We can fix this by specifically telling gcc where it can find the requisite headers, using the -I flag:

gcc -I ./include main.c WriteMyString.c -o my_string

This is most often needed in the case where you wish to use external libraries installed in non-standard locations. We will explore this case in the next section.

Linking external libraries

A library is a collection of pre-compiled object files that can be linked into your programs via the linker. In simpler terms, they are machine code files that contain functions / subroutines that you can use in your programs.

Shared libraries vs static libraries

A static library has file extension of .a (meaning archive file). When your program links a static library, the machine code of external functions used in your program is copied into the executable. At runtime, everything your program needs is wrapped up inside the executable.

A shared library has file extension of .so (meaning shared objects). When your program is linked against a shared library, only a small table is created in the executable. At runtime, the exectutable must be able to locate the functions listed in this table. This is done by the operating system - a process known as dynamic linking.

Static libraries certainly seem simpler, but most programs use shared libraries and dynamic linking. There are several reasons why the added complexity is thought to be worth it:

Makes executable files smaller and saves disk space, because one copy of a library can be shared between multiple programs.
Most operating systems allow one copy of a shared library in memory to be used by all running programs, saving memory.
If your libraries are updated, programs using shared libraries automatically take advantage of these updates, programs using static libraries would need to be recompiled.

Because of the advantage of dynamic linking, GCC will prefer a shared library to a static library if both are available (by default). We will only use shared libraries in the following.

To do ::
In the excerpt on gcc and external libraries, which kind of library does GCC use by default when a shared and a static version are both available?

Data shown ::
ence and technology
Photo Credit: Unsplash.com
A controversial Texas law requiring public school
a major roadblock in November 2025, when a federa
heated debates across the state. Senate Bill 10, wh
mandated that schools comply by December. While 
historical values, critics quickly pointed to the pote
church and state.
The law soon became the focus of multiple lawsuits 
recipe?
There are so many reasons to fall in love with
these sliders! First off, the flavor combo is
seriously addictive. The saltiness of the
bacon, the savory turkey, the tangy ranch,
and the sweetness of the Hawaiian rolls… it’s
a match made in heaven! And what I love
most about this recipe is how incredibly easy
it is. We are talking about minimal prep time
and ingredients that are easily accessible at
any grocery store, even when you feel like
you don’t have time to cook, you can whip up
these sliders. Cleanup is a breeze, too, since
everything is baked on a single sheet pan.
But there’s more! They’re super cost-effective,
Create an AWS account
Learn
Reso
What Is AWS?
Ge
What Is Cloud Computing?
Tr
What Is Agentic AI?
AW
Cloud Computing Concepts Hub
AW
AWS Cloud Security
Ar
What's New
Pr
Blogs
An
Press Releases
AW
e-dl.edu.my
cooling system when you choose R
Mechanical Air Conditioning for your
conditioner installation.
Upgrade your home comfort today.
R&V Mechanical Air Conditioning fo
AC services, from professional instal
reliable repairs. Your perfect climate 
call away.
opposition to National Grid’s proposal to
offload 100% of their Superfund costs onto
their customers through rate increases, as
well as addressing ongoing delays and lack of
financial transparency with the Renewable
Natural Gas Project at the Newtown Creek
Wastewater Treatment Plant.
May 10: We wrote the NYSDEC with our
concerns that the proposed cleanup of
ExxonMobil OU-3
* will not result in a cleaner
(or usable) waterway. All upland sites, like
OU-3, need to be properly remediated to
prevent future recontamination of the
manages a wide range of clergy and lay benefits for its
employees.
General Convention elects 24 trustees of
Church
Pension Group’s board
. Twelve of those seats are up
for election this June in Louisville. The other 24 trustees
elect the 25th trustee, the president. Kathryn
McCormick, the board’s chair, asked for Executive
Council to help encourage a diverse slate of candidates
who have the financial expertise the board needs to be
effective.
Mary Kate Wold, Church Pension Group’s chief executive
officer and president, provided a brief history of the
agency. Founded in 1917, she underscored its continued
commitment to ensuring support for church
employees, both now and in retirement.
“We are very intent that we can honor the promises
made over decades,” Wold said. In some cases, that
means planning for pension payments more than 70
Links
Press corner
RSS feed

Response to the exercise ::
GCC prefers the shared library.